§ What to do:
Keep the text of the data exactly as it is and omit each picture from the copy.

[Dataset items]
····················

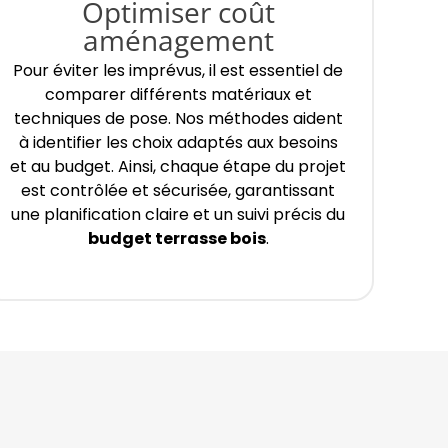
Optimiser coût
aménagement
Pour éviter les imprévus, il est essentiel de
comparer différents matériaux et
techniques de pose. Nos méthodes aident
à identifier les choix adaptés aux besoins
et au budget. Ainsi, chaque étape du projet
est contrôlée et sécurisée, garantissant
une planification claire et un suivi précis du
budget terrasse bois
.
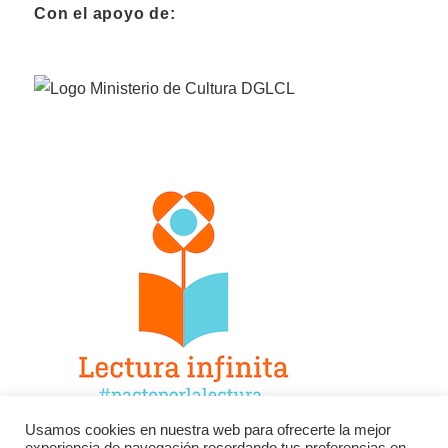
Con el apoyo de:
Usamos cookies en nuestra web para ofrecerte la mejor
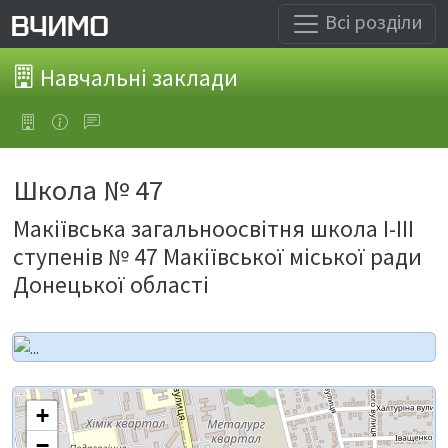
Всі розділи
Навчальні заклади
Школа № 47
Макіївська загальноосвітня школа І-ІІІ
ступенів № 47 Макіївської міської ради
Донецької області
+
−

····················

§ Problem solution:
Optimiser coût
aménagement
Pour éviter les imprévus, il est essentiel de
comparer différents matériaux et
techniques de pose. Nos méthodes aident
à identifier les choix adaptés aux besoins
et au budget. Ainsi, chaque étape du projet
est contrôlée et sécurisée, garantissant
une planification claire et un suivi précis du
budget terrasse bois
.
Con el apoyo de:
Usamos cookies en nuestra web para ofrecerte la mejor
Всі розділи
Навчальні заклади
Школа № 47
Макіївська загальноосвітня школа І-ІІІ
ступенів № 47 Макіївської міської ради
Донецької області
+
−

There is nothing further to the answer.